Don’t take it from me. A recent Federal Claims Court opinion, Nova Group/Tutor-Saliba v. U.S., 2022 WL 815826, (Fed.Cl. 2022), that I also discussed in the preceding article, exemplifies this point.
To determine lost productivity or inefficiency, the claimant’s expert tried three different methodologies.
First, the expert looked at industry standard lost productivity factors such as those promulgated by the Mechanical Contractor’s Association. However, the claimant was not a mechanical contractor and there is a bunch of subjectivity involved when using these factors. The expert decided not to use such industry standard factors correctly noting they provide value when you are looking at a potential impact prospectively, but once you incur actual damages and have real data, it is not an accurate measure.
Second, the expert tried the preferred methodology – the measured mile approach. The expert testified: “[T]he measured mile approach is an approach where you look at an unimpacted piece of the work to find out what it actually took to do that piece, and you compare it to the impacted production to see if you had a production loss, and you can measure that loss.” Nova Group, supra, at *50. The expert, however, elected not to use this approach due to the limited data he had to make this an accurate methodology.
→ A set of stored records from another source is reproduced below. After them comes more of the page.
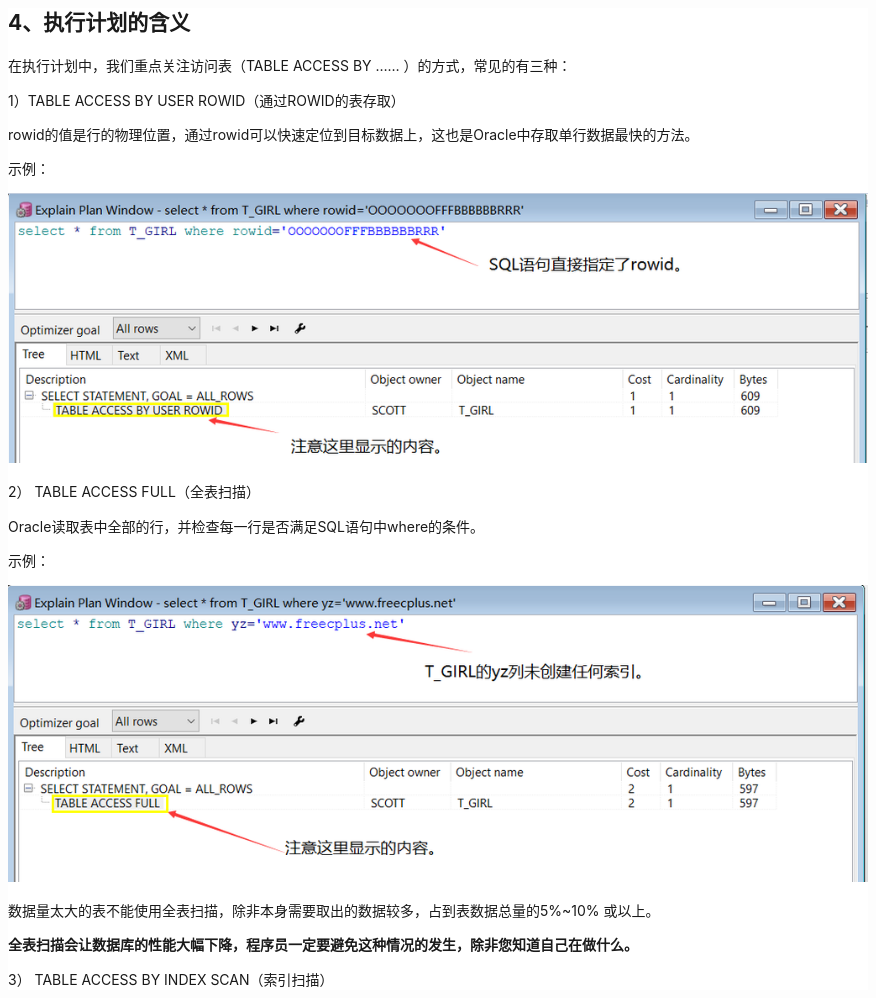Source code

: ## 4、执行计划的含义

在执行计划中，我们重点关注访问表（TABLE ACCESS BY …… ）的方式，常见的有三种： 

1）TABLE ACCESS BY USER ROWID（通过ROWID的表存取） 

rowid的值是行的物理位置，通过rowid可以快速定位到目标数据上，这也是Oracle中存取单行数据最快的方法。

示例：

 ![](./img/149.png)

2） TABLE ACCESS FULL（全表扫描）

Oracle读取表中全部的行，并检查每一行是否满足SQL语句中where的条件。

示例：

 ![](./img/150.png)

数据量太大的表不能使用全表扫描，除非本身需要取出的数据较多，占到表数据总量的5%~10% 或以上。

**全表扫描会让数据库的性能大幅下降，程序员一定要避免这种情况的发生，除非您知道自己在做什么。**

3） TABLE ACCESS BY INDEX SCAN（索引扫描）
Lastly, the expert tried and implemented the modified total cost methodology finding it to be the most appropriate methodology to capture the claimant’s lost productivity damages in the context of the claim.
A total cost method determines damages by taking “the difference between the actual cost of the contract and the contractor’s bid. This method is disfavored by courts “because of concerns about bidding inaccuracies, which can reduce the contractor’s estimated costs, and performance inefficiencies, which can inflate its actual expenditures.” “The modified total cost methodology addresses some of the objections to the total cost method” by adjusting for possible inaccuracies.
The modified total cost method requires the contractor, typically through an expert, to prove: (1) the impracticability of proving actual losses directly; (2) the reasonableness of its bid; (3) the reasonableness of its actual costs; and (4) its lack of responsibility for the added costs.
Nova Group, supra, at *51 (citations omitted).
The government (opposing the lost productivity claim) countered that the claimant failed to prove these factors. In particular, the government argued that the claimant did not prove the reasonable of its costs or its lack of responsibility for its added costs. In doing so, the government relied on testimony of its own expert that addressed factors that went into the claimant’s cost overrun. The Federal Claims Court agreed that the claimant failed to prove the required factors to utilize a modified total cost approach: “Plaintiff has not met its burden of providing modified total cost damages, in particular, Plaintiff’s lack of responsibility for lost productivity costs….” Nova Group, supra, at *52.
When presenting a lost productivity or inefficiency claim, it is imperative that an expert is utilized. While the claimant’s expert did the right thing by analyzing different lost productivity methodologies, by failing to fully and completely address all of the factors to sustain the modified total cost approach, the lost productivity claim failed because the burden of proof was not met.